Tuesday, January 18, 2011

AOW #1

I write to you today in lieu of an astounding occurrence; one that could have been prevented if it had not been for harsh misjudgment and a false sense of conservatism.  Ms. Doyle Byrnes and four other students were dismissed from your school [Johnson County Community College]’s nursing program after a so-called “disruption to the learning environmet”. This “disruption” was the simple act of Ms. Byrnes taking a photograph with a human placenta. Now, you say, “Why, that’s intolerable. Who knows whose placenta that is? What if she were to come forward and claim it?” Well, from the only photos of the accused circulating around on the internet, how could a woman identify her placenta from a grainy, poor quality, black and white picture? I know I could not. But my own personal attention to detail in poor quality images holds no ground in this case What about the fact that Ms. Byrnes was doing nothing even slightly questionable in the photo.  She was simply holding the tray, smiling in a conventional way, appearing, overall, very professional. Was she wearing the placenta on her head? Was she juggling with her own bare hands (mind you, she did have gloves and a surgical coat on in the picture)? Is she even handling the placenta with her gloved hands? Yes, there is a hook or some type of surgical device in it, but it appears to be assisting in the overall image, not just for the fun of poking it. Keep in mind that these students are not the stereotypical “giddy” school girls. They conduct themselves in a professional manner and they are very career minded. Ms. Byrnes is intending on wedding in August of this year, with yet another intention of relocating to Virginia with her new spouse to pursue her now possibly doomed career in registered nursing.  How could one obtain a job in registered nursing or even gain entry to another willing nursing program with that kind of poorly judged black mark on her records? She will be the leper amongst her peers; cast out for doing nothing wrong. So tell me again what was wrong with this picture? About the only defense you would have left is the “religious morality” stance, which is not even remotely viable in this context, for your university is a public institution; open to any and all people looking for higher education. In conclusion, I would ask that you to please repeal your decision because there seems to be no factual evidence behind it.  

Sunday, January 9, 2011

A Bra is a Women's Undergarmet; Not a Nickname.

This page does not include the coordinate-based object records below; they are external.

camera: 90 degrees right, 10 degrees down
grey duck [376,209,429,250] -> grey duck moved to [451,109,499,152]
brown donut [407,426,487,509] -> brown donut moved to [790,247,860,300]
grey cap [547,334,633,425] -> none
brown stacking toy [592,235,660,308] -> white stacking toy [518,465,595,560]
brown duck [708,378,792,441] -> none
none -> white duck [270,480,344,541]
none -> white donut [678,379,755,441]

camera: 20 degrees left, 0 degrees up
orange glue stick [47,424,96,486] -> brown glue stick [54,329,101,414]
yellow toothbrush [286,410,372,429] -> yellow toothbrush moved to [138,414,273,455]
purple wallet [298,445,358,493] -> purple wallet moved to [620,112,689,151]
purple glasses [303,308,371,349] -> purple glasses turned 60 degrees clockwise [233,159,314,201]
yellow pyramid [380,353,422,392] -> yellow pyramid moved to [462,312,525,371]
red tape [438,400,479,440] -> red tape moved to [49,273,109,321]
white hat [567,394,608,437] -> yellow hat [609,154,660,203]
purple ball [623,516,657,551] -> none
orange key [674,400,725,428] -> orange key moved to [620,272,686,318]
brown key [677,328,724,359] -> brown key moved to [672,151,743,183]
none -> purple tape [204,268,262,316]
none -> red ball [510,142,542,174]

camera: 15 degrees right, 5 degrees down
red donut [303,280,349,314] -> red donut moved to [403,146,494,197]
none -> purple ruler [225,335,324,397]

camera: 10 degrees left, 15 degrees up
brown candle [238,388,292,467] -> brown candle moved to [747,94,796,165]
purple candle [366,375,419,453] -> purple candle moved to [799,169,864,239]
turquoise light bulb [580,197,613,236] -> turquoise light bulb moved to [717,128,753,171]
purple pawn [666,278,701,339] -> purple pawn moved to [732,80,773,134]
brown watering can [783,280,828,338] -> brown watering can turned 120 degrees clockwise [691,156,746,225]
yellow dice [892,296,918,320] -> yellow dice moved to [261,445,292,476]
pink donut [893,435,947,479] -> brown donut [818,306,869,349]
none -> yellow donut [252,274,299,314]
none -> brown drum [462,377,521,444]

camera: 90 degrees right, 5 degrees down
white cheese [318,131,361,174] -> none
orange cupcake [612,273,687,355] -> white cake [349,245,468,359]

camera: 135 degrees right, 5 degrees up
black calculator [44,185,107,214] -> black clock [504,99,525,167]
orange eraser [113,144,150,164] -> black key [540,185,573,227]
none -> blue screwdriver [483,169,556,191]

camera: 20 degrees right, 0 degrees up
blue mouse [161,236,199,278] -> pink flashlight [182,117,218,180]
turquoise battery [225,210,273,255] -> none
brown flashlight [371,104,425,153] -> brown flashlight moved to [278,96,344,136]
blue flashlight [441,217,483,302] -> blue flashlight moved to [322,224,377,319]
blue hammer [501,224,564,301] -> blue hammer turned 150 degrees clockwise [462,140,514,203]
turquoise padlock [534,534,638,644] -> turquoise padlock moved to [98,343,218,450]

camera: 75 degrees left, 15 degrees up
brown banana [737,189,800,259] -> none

I do recollect the apprehension I felt as I wondered into fourth hour newspaper class. I had heard through our school's seemingly never ending grapevine of students and students prior that he was a funny fellow, and that they had many great memories of his class, predominately from his newspaper students. Another thing that had come to my attention (mostly spoken through a low murmur, as though it was an exceptionally infectious ailment) was that he had a knack for jokes, nearly always at a student's own personal casualty. I was not made aware of the severity and cruelty of the jokes, however. I was to now fend for myself, clinging to the hope that he would not be the barbarous, atrocious man I had made him out to be. I determined my seating arrangement to be just adjacent to Mr. Allen's desk, where there was currently no others sitting. I looked up at the clock, menacingly ticking down the seconds, getting ever so closer to the black mark of three-quarters-after-ten. It was now forty-four minutes after ten. My anxiety increased as the seconds droned by. Promptly, at ten forty-five, the bell rang. Mr. Allen looked up at his new victims through his small, wire rimmed glasses. We went through the generalized greetings and explanations of the class. He seemed kind enough. Still, my angst disapproved of subsiding. At last, we advanced to the selection of our first pages. Mr. Allen, in his typical humor, deemed it necessary to develop a nickname for his new subjects. We went down the list of pages, with him haphazardly picking kids and assigning them their nicknames.

Then came my name.

He contemplates, looking thoughtfully at his computer screen. His hand begins to rub his chin.

Nothing he thinks seems the entice him.

Then it comes.

He begins to type.

Just three letters. B-r-a.

Bra. My new nickname was Bra. Great, just fantastic. Unfortunately, it stuck. I eventually conjured up his own nickname; Mallen.

But to this day, I still despise that nickname. But hey, that class was great.